Die Pflegeausbildung dauert drei Jahre. Sie wurde 2020 grundlegend reformiert. Seitdem umfasst sie Kranken-, Kinderkranken- und Altenpflege in einem gemeinsamen Ausbildungsgang. Die Anforderungen sind hoch.

Wer sich für den Beruf entscheidet, sollte belastbar sein. Schichtdienst, Wochenenddienste und körperliche Arbeit gehören dazu. Gleichzeitig bietet der Beruf Sicherheit. Pflegefachkräfte werden in ganz Deutschland gesucht.

Herausforderungen im regionalen Kontext

Der Landkreis Osnabrück steht vor einer demografischen Veränderung. Die Zahl älterer und pflegebedürftiger Menschen steigt. Das belastet sowohl stationäre Einrichtungen als auch ambulante Dienste.

Das Krankenhaus Quakenbrück ist ein wichtiger Versorger im Artland.

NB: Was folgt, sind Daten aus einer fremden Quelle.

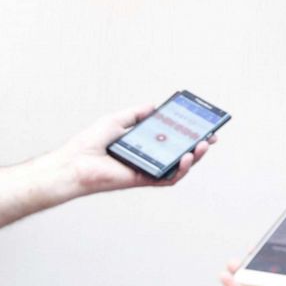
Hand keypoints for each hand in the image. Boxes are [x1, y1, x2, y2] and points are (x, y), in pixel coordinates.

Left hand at [45, 105, 216, 198]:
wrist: (75, 162)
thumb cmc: (89, 144)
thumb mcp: (115, 120)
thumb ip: (135, 114)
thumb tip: (153, 106)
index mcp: (143, 144)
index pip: (170, 138)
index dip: (187, 133)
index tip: (201, 124)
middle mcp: (148, 158)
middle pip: (179, 152)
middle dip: (198, 145)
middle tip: (211, 137)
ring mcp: (148, 170)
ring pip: (179, 167)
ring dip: (194, 157)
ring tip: (202, 146)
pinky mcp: (144, 180)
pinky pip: (168, 178)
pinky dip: (180, 169)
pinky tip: (186, 158)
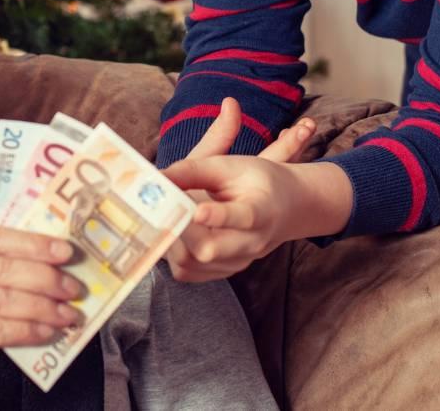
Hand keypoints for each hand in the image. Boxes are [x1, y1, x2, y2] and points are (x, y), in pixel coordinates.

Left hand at [163, 99, 348, 281]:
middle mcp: (252, 243)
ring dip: (171, 237)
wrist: (282, 209)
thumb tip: (156, 177)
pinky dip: (172, 251)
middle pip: (211, 249)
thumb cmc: (254, 182)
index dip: (220, 216)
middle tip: (163, 206)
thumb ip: (194, 170)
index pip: (245, 217)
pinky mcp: (221, 272)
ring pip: (191, 263)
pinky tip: (175, 230)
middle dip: (179, 228)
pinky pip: (186, 271)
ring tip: (171, 214)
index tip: (197, 210)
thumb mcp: (230, 167)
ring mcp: (237, 262)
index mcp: (263, 210)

Es nimmt Patienten auf, die anderswo nicht so schnell behandelt werden könnten. Die Pflege dort trägt direkt zur regionalen Gesundheitsversorgung bei.

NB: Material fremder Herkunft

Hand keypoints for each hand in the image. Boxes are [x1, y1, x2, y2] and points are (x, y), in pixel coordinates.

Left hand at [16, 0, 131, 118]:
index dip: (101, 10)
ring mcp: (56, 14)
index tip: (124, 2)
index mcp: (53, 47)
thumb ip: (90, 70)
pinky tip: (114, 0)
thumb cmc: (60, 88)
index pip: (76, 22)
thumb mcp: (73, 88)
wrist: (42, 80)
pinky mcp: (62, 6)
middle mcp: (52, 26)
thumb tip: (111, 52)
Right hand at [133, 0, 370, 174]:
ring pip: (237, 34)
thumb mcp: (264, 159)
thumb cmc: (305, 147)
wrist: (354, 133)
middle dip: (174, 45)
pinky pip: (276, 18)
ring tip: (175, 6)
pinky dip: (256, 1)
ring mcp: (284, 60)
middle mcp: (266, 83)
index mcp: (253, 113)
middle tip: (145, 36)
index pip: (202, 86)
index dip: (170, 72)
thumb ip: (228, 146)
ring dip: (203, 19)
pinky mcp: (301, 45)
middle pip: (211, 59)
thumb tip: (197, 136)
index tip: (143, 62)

Der Senioren- und Pflegestützpunkt im Landkreis Osnabrück berät Betroffene und Angehörige. Er vernetzt die verschiedenen Angebote. Krankenhaus, ambulante Pflege und häusliche Versorgung greifen im Idealfall ineinander.

Fazit: Ein Beruf mit Substanz

Der Pflegeberuf ist anspruchsvoll. Das zeigt der Blick in den Alltag des Quakenbrücker Krankenhauses. Silke Witte und Emily Huge stehen stellvertretend für viele Pflegekräfte, die täglich Verantwortung übernehmen.

Wer Pflege nur als Hilfstätigkeit betrachtet, liegt falsch. Es ist ein medizinischer Fachberuf. Er braucht mehr Sichtbarkeit und gesellschaftliche Anerkennung. Daran hat sich auch 2026 noch nicht genug geändert.